Как я презирал эти жалкие льготы, которыми мы кичились! Презирал так сильно, что отказывался пользоваться их эквивалентами: я игнорировал «студенческие скидки», полеты чартерными рейсами, выигрышные номера в лотереях, распродажи и даже, на протяжении многих лет, выплаты социального обеспечения. Сегодня я, после всех невзгод, отрекся от моего бескорыстия. Традиция семьи Нурисье поймала-таки меня в свои сети, и я тоже выжидаю мелких подачек, выслеживаю низкие цены.
Я жил достаточно долго, чтобы наблюдать, как французские поезда перешли с трех классов на два, а метро свелось к одному-единственному. (Забавное, кстати, социальное завоевание, которое подали как «ликвидацию первого класса». Разве не более лестным и значительным было бы уничтожение второго?) Во времена моего детства — я говорю о 1935–1939 годах — по путям Восточного пригорода еще ходили странные пузатые, в два этажа, вагоны каких-то обтекаемых форм. На второй этаж взбирались по небольшой наружной лестнице, опасной, предупреждали меня, запрещая мне ею пользоваться. По-моему, мне ни разу не удалось присоединиться к «пассажирам империала», которых мне и в голову не приходило так называть, поскольку я гораздо позднее задумался над тем, какой смысл Арагон вложил в свое название, остающееся для меня несколько загадочным.
Как уютно было мне — маленькому, одетому в темно-синий ратин мальчику, в надвинутом на уши берете, который, здороваясь со взрослыми, надо было быстро снимать, мучительно боясь растрепать прическу, — сидеть на бежевом сукне в пропитанном сырым запахом угля купе «только для женщин», так как моя мать не соглашалась расположиться где-либо в другом месте. Мы ездили вторым классом. «Люди вроде нас», недостаточно зажиточные для первого класса, сгорели бы со стыда, если бы им пришлось ехать третьим классом, предназначенным, как мне представлялось, «для рабочих». В 1936 году я считал, что борьба классов, пугающее выражение, которое проскальзывало даже на страницах «Журналь», обозначала изощренное распределение французов по различным вагонам в поездах и возникающие из этого затруднения. Так ли это было ошибочно?
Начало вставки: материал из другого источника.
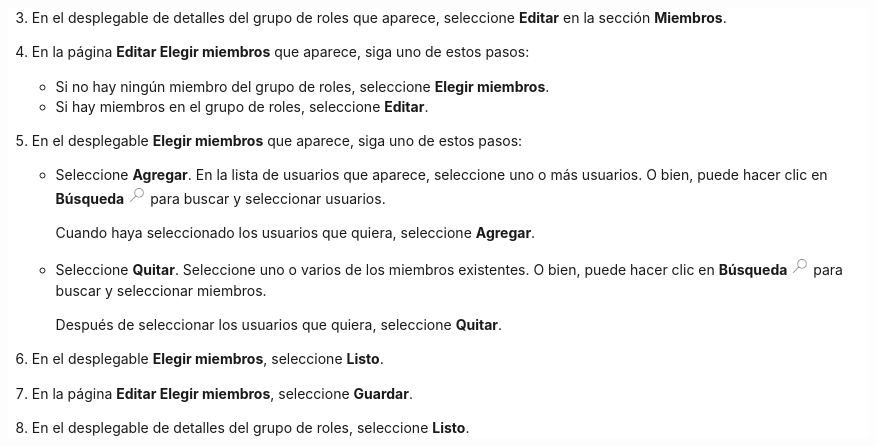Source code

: 3. En el desplegable de detalles del grupo de roles que aparece, seleccione **Editar** en la sección **Miembros**.

4. En la página **Editar Elegir miembros** que aparece, siga uno de estos pasos:
   - Si no hay ningún miembro del grupo de roles, seleccione **Elegir miembros**.
   - Si hay miembros en el grupo de roles, seleccione **Editar**.

5. En el desplegable **Elegir miembros** que aparece, siga uno de estos pasos:

   - Seleccione **Agregar**. En la lista de usuarios que aparece, seleccione uno o más usuarios. O bien, puede hacer clic en **Búsqueda** ![Icono de búsqueda](../../media/m365-cc-sc-search-icon.png) para buscar y seleccionar usuarios.

     Cuando haya seleccionado los usuarios que quiera, seleccione **Agregar**.

   - Seleccione **Quitar**. Seleccione uno o varios de los miembros existentes. O bien, puede hacer clic en **Búsqueda** ![Icono de búsqueda](../../media/m365-cc-sc-search-icon.png) para buscar y seleccionar miembros.

     Después de seleccionar los usuarios que quiera, seleccione **Quitar**.

6. En el desplegable **Elegir miembros**, seleccione **Listo**.

7. En la página **Editar Elegir miembros**, seleccione **Guardar**.

8. En el desplegable de detalles del grupo de roles, seleccione **Listo**.
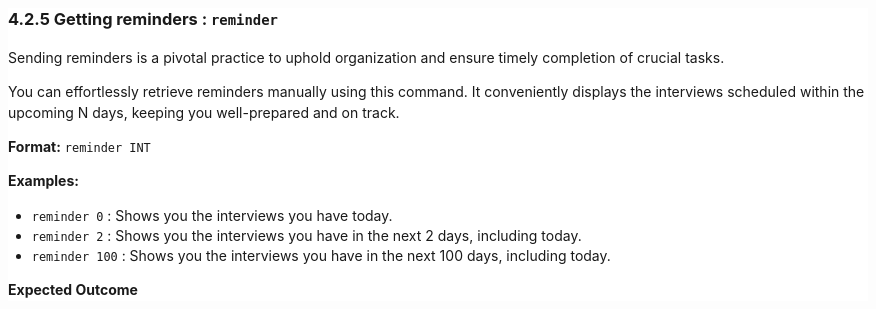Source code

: <div style="page-break-after: always;"></div>

### 4.2.5 Getting reminders : `reminder`

Sending reminders is a pivotal practice to uphold organization and ensure timely completion of crucial tasks.

You can effortlessly retrieve reminders manually using this command. 
It conveniently displays the interviews scheduled within the upcoming N days, keeping you well-prepared and on track.

<box>

**Format:** `reminder INT`

</box>

**Examples:**
- `reminder 0` : Shows you the interviews you have today.
- `reminder 2` : Shows you the interviews you have in the next 2 days, including today.
- `reminder 100` : Shows you the interviews you have in the next 100 days, including today.

**Expected Outcome**
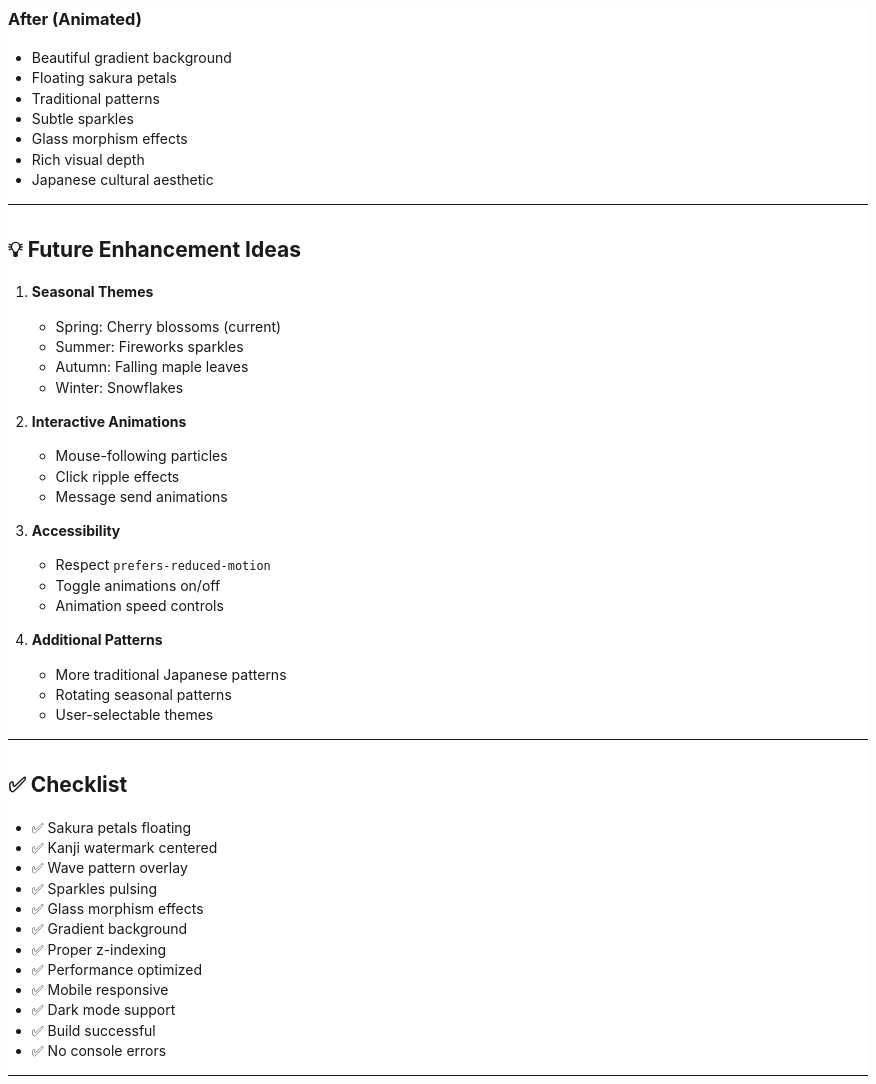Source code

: ### After (Animated)
- Beautiful gradient background
- Floating sakura petals
- Traditional patterns
- Subtle sparkles
- Glass morphism effects
- Rich visual depth
- Japanese cultural aesthetic

---

## 💡 Future Enhancement Ideas

1. **Seasonal Themes**
   - Spring: Cherry blossoms (current)
   - Summer: Fireworks sparkles
   - Autumn: Falling maple leaves
   - Winter: Snowflakes

2. **Interactive Animations**
   - Mouse-following particles
   - Click ripple effects
   - Message send animations

3. **Accessibility**
   - Respect `prefers-reduced-motion`
   - Toggle animations on/off
   - Animation speed controls

4. **Additional Patterns**
   - More traditional Japanese patterns
   - Rotating seasonal patterns
   - User-selectable themes

---

## ✅ Checklist

- ✅ Sakura petals floating
- ✅ Kanji watermark centered
- ✅ Wave pattern overlay
- ✅ Sparkles pulsing
- ✅ Glass morphism effects
- ✅ Gradient background
- ✅ Proper z-indexing
- ✅ Performance optimized
- ✅ Mobile responsive
- ✅ Dark mode support
- ✅ Build successful
- ✅ No console errors

---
Любое путешествие, любое событие, каникулы, «поездки в Париж» (эти поездки на Рождество, весной и в начале учебного года были столь же неизменны, как и «генеральные уборки» в те же времена года) — все начиналось с запирания дома (решетчатые ставни, «безопасные засовы»), со спуска пешком к вокзалу, со сквозняков на перроне и с восемнадцати минут в поезде, за которые он доставлял нас в Париж. С четырнадцати минут, если нам выпадала удача «попасть на поезд прямого сообщения». Прежде чем запереть входную дверь, мать всегда раскрывала свою сумку (сумку из хромовой телячьей кожи, последний подарок папы, который она «берегла»), чтобы проверить, не забыла ли она «карточки с половинным тарифом». Она никогда не расставалась с ними.
Прибыв на Восточный вокзал, который, после того как мне стукнуло шестьдесят, стал казаться довольно-таки приятным, потому что он вызывает в моей памяти не только отъезд солдат на войну — хоть я и пишу об этом, — но и начало дня в Париже, мы проходили через зал ожидания, вестибюль «пригородных» платформ, обнесенную решетками площадь (парижские вокзалы, похоже, были задуманы как огромные буржуазные владения, которые предназначены отбить всякую охоту воровать у громил), и спешили на конечную остановку автобусов, откуда отправлялся № 38, ходивший от Восточного вокзала до Орлеанской заставы. Единственный маршрут, чей номер сохранился в моей памяти, был неразрывно связан с четвергами: в эти дни мать вывозила меня «играть с Жаком». Экспедиция, помимо уже упомянутых этапов, предполагала пересечение Парижа с севера до Латинского квартала, остановку у Люксембургского сада, спуск на темные перроны «железнодорожной ветки Со», снова четверть часа в поезде — на этот раз электрифицированном — и прибытие на станцию Круа-де-Берни. Отсюда мы, не спеша, шли пешком вверх, к дому семьи В., двумя авеню — Лебрена и Ленотра, — возникало ощущение, что Великий век смешивается здесь с пригородом, ибо по левую руку от нас тянулся Парк де Со с его замком, каналом и фонтанами, а по правую — претенциозные особняки. Поездка занимала полтора часа, и столько же уходило на обратную дорогу в почти спустившихся сумерках; мое тело источало запах пота и усталости, ибо меня, оберегая от простуды, вечно укутывали во множество свитеров.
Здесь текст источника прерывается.